#### WRITTEN TASK:
Could you format the data as a two-column CSV with the columns "field" and "value," one row per labeled line, each cell in a single quoted field with line breaks turned into spaces? Begin at the line that has "family: Acanthaceae", continue through the end of the data, and leave the pictures out.

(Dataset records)

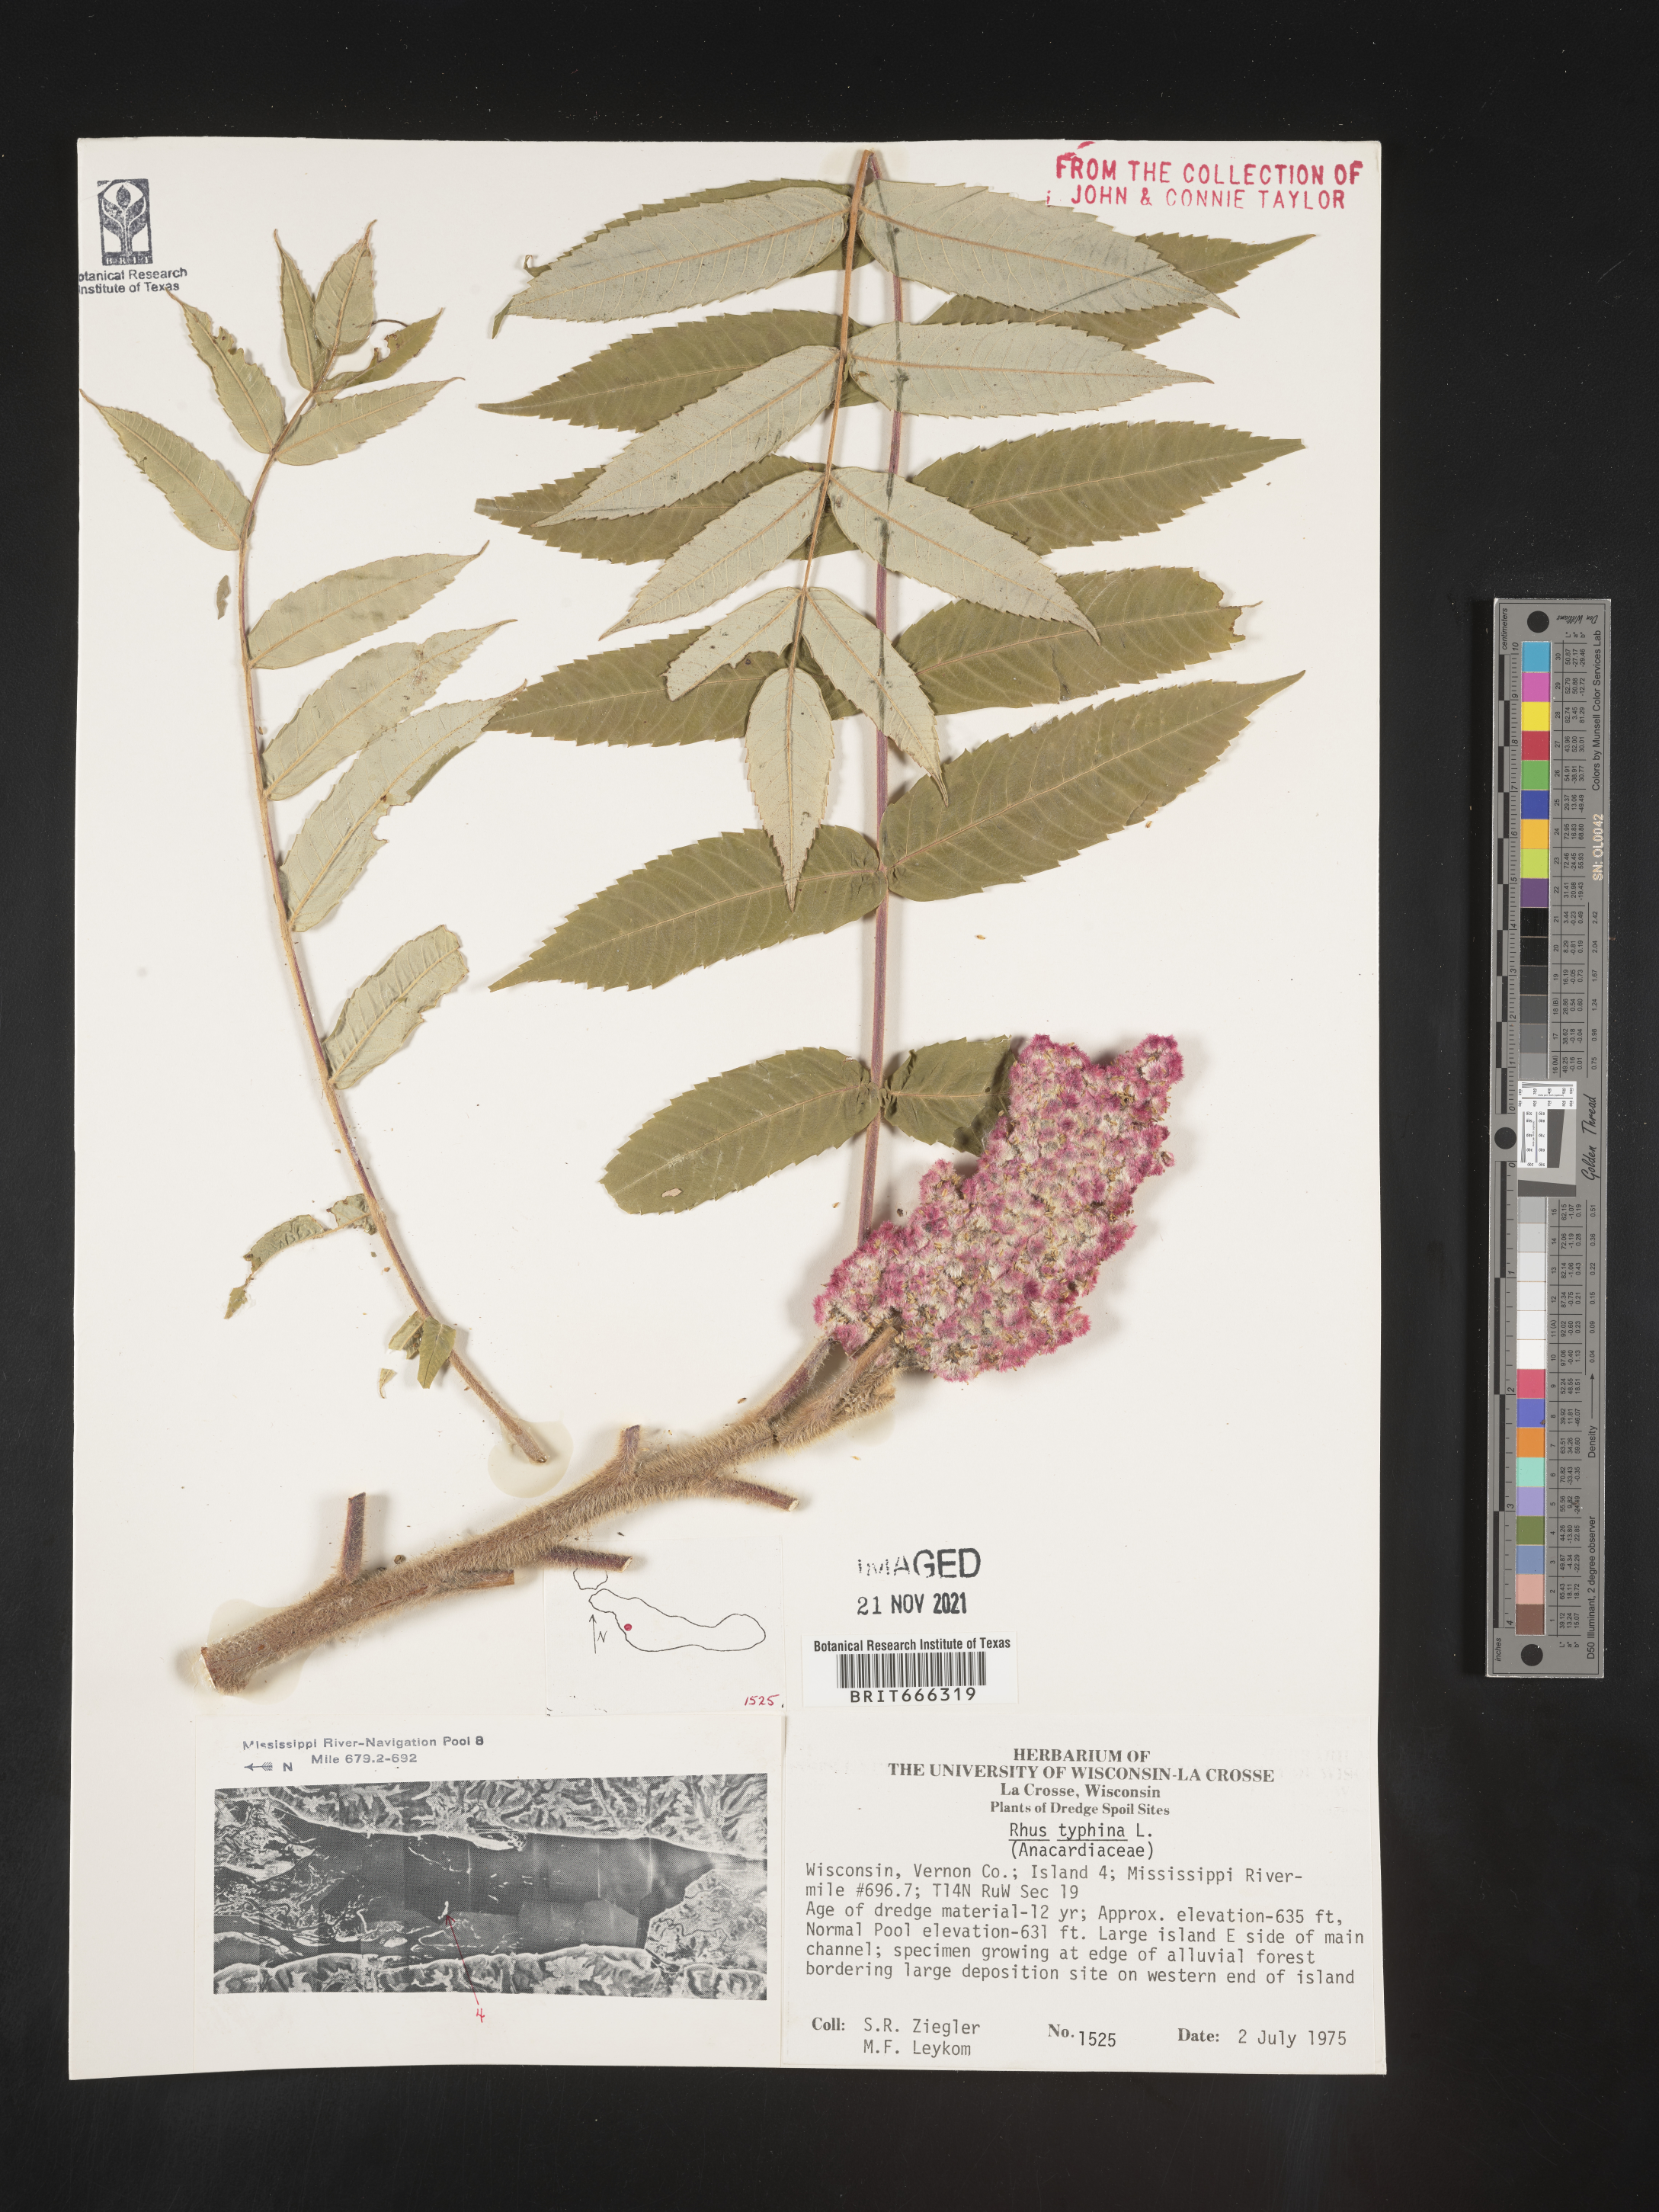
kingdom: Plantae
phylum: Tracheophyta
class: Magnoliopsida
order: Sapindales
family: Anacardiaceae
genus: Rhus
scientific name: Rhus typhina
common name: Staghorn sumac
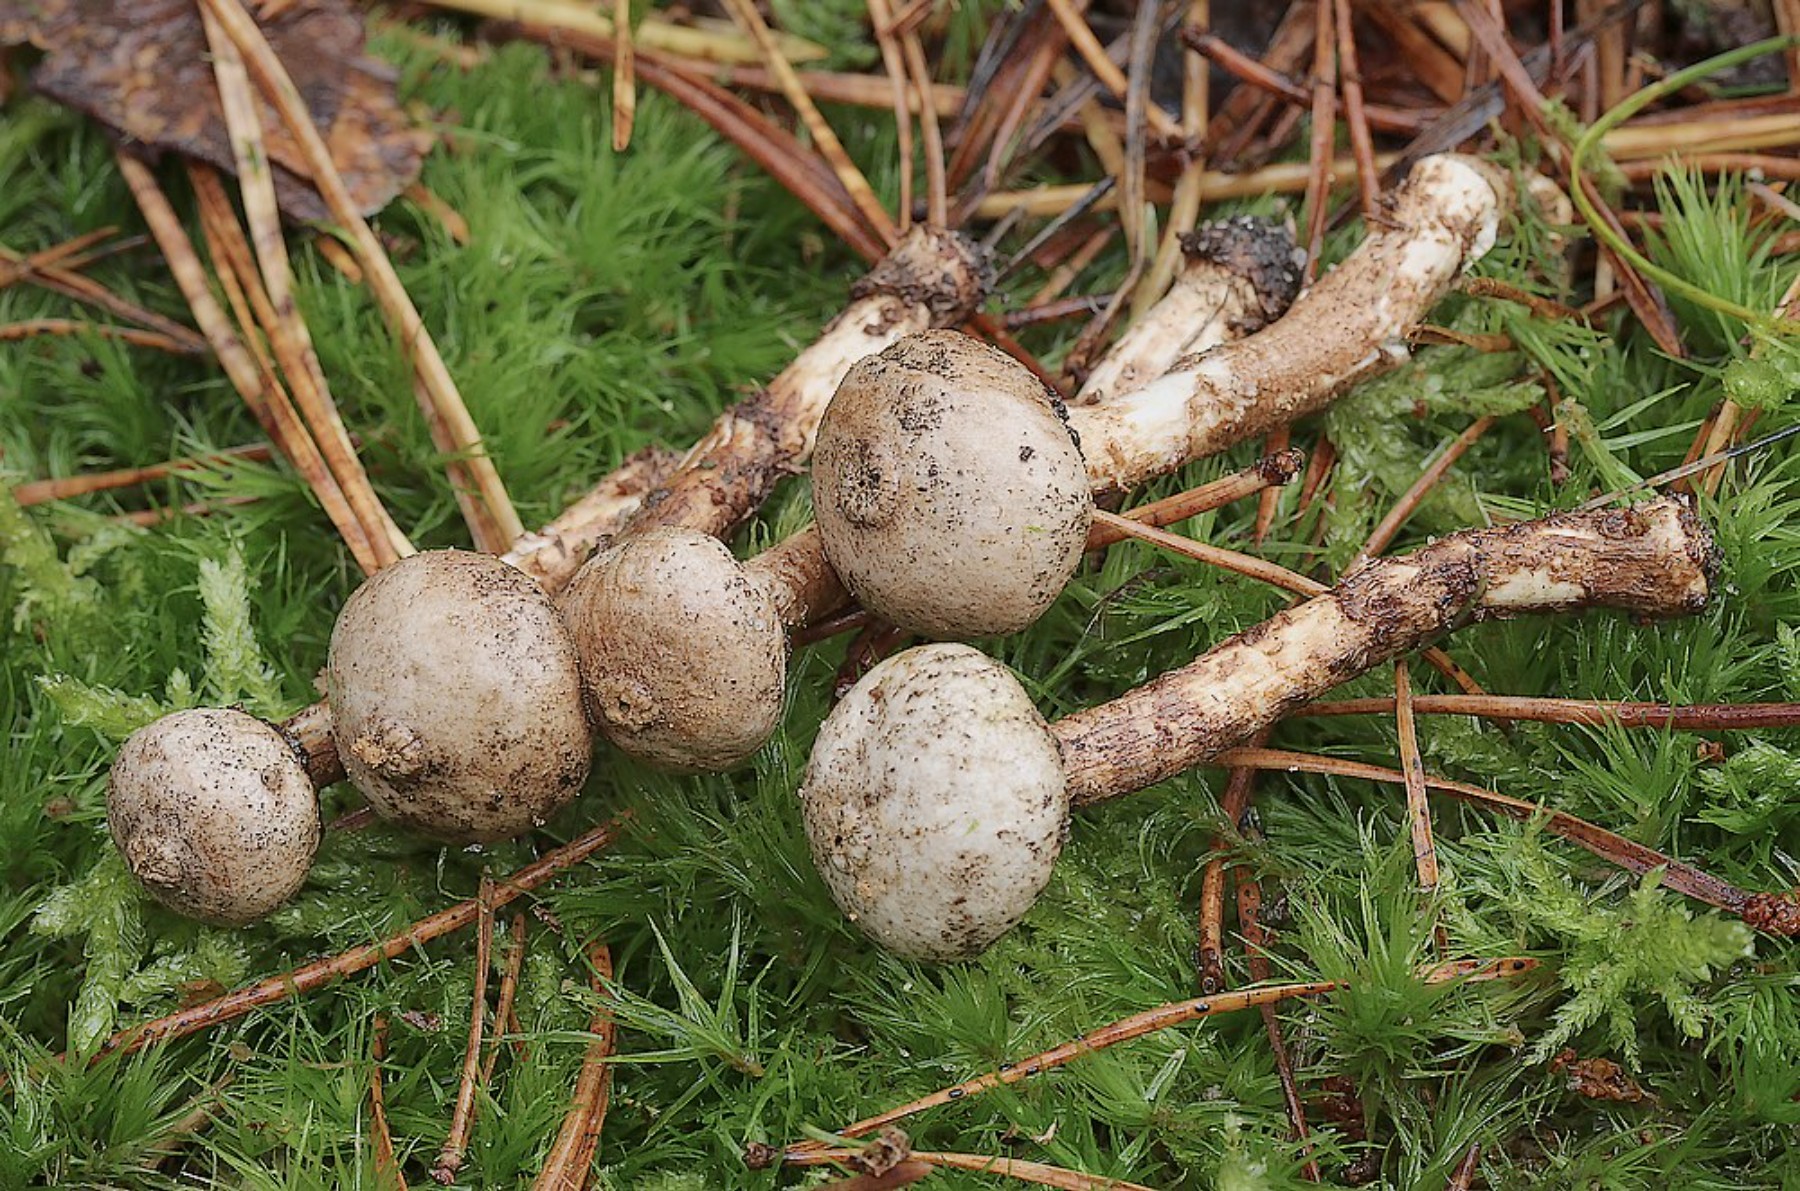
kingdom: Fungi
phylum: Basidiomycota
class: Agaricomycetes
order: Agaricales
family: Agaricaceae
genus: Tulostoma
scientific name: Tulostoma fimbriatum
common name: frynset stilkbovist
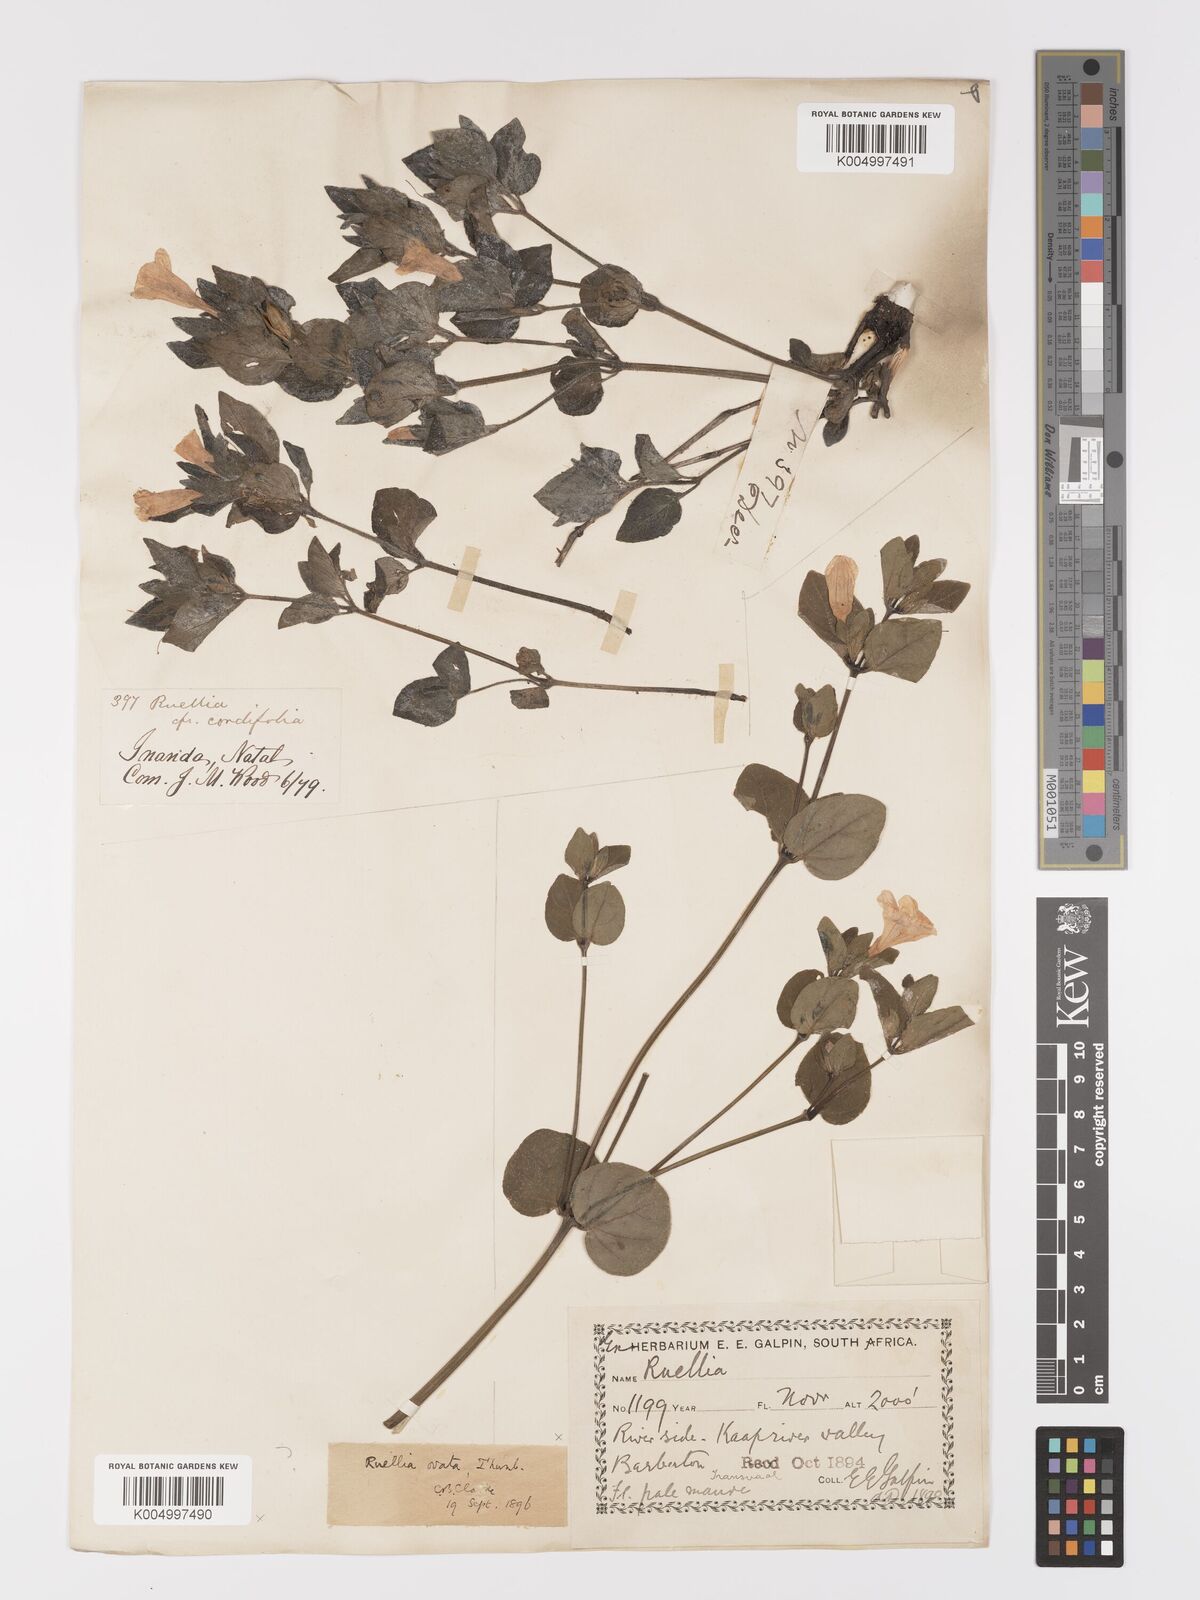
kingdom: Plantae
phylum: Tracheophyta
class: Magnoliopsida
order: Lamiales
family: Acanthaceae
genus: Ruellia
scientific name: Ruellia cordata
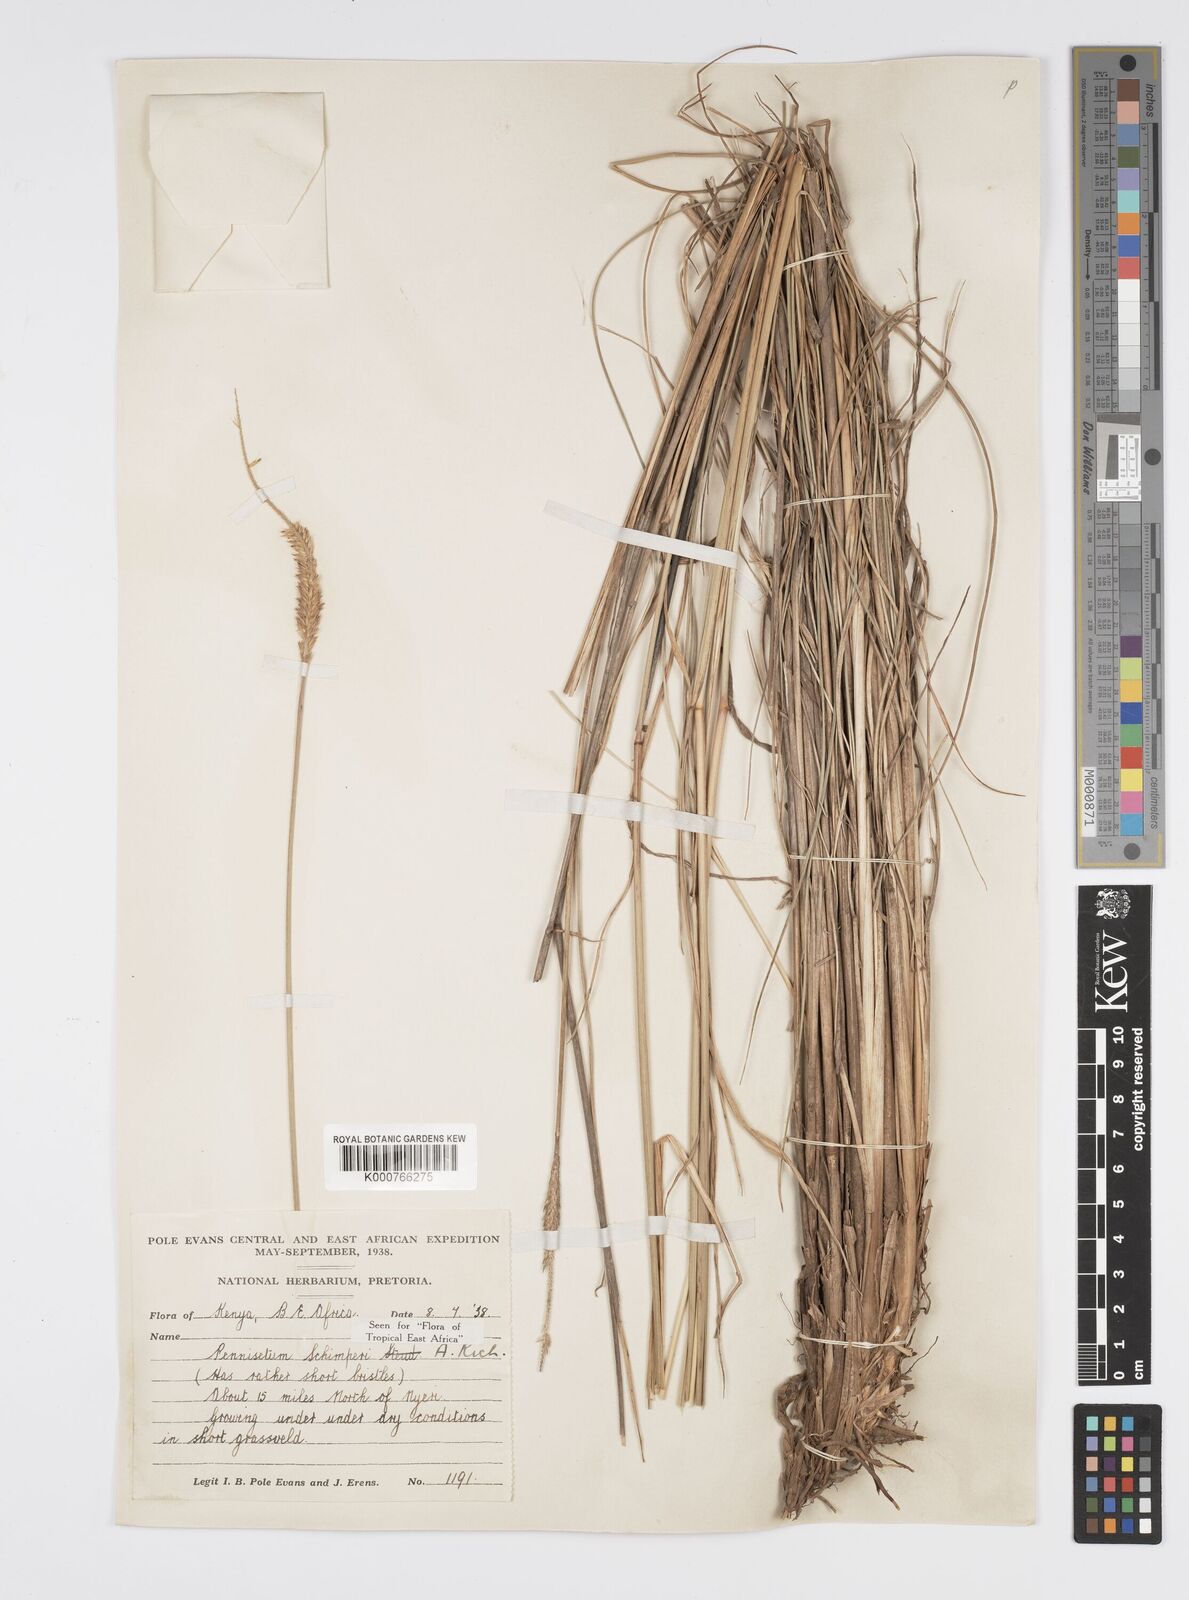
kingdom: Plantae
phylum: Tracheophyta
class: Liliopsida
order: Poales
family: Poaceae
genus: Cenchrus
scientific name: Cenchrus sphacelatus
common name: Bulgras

#### FINISHED EXERCISE:
field,value
"family:","Acanthaceae"
"genus:","Ruellia"
"scientific name:","Ruellia cordata"
"kingdom:","Plantae"
"phylum:","Tracheophyta"
"class:","Liliopsida"
"order:","Poales"
"family:","Poaceae"
"genus:","Cenchrus"
"scientific name:","Cenchrus sphacelatus"
"common name:","Bulgras"